### YOUR INSTRUCTIONS
Please say whether each statement agrees with the container rule test steps, answering yes or no with the deciding words of the text quoted: (a) a folder with no rules configured returns an error; (b) deleting a rule by an ID that does not exist must not silently succeed; (c) in the nested folder test, the parent folder has a direct-children rule and the child folder has a recursive rule.

Expected: The rule is still present. The returned ContainerRule has the same id, folder_page_id, type_id, and depth as when it was created. Creating a new page inside the folder after the restart still auto-assigns the “Document” type.

10. Get container rules for a folder with no rules returns empty array

A folder with no rules configured returns an empty list, not an error.

Steps:

  1. Call create_page with title = "Unconfigured Folder", page_type = "folder". Capture folder_id.
  2. Call get_container_rules with folder_page_id = folder_id.

Expected: The call succeeds and returns an empty array. No error is thrown.

11. Removing a non-existent rule returns NotFound

Attempting to delete a rule by an ID that does not exist must not silently succeed.

Steps:

  1. Construct a random UUID that does not correspond to any container rule.
  2. Attempt to call remove_container_rule with that rule_id.

Expected: The call returns a NotFound error. No workspace state is modified.

12. Nested folder container rules — parent Recursive, child Direct — both apply correctly

When a parent folder has a recursive rule and a child folder has its own direct-children rule, both rules apply to the child folder’s immediate children.

Steps:

  1. Call create_type with name = "Entity". Capture entity_type_id.
  2. Call create_type with name = "Specific Entity". Capture specific_type_id.

### INFORMATION GIVEN
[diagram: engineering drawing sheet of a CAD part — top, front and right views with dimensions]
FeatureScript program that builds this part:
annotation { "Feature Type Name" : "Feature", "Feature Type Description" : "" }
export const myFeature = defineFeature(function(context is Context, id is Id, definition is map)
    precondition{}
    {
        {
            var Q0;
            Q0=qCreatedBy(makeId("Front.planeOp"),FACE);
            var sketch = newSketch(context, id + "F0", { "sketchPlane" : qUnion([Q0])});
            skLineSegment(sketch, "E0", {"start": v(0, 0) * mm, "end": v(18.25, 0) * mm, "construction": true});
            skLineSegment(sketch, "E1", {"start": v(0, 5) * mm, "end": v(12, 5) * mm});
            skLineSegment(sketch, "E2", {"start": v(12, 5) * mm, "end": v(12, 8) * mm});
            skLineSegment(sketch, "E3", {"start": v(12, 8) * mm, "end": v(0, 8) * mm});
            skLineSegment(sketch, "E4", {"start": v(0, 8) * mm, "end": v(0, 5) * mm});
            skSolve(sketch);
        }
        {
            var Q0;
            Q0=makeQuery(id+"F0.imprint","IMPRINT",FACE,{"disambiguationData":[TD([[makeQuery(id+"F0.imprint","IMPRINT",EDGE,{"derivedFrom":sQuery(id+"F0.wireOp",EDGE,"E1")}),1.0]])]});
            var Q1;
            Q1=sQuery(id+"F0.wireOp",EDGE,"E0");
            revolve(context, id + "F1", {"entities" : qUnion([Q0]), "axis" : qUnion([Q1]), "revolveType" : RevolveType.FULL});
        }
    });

### ANSWER TO THIS TASK
(a) No: "A folder with no rules configured returns an empty list, not an error."
(b) Yes: "Attempting to delete a rule by an ID that does not exist must not silently succeed."
(c) No: "When a parent folder has a recursive rule and a child folder has its own direct-children rule"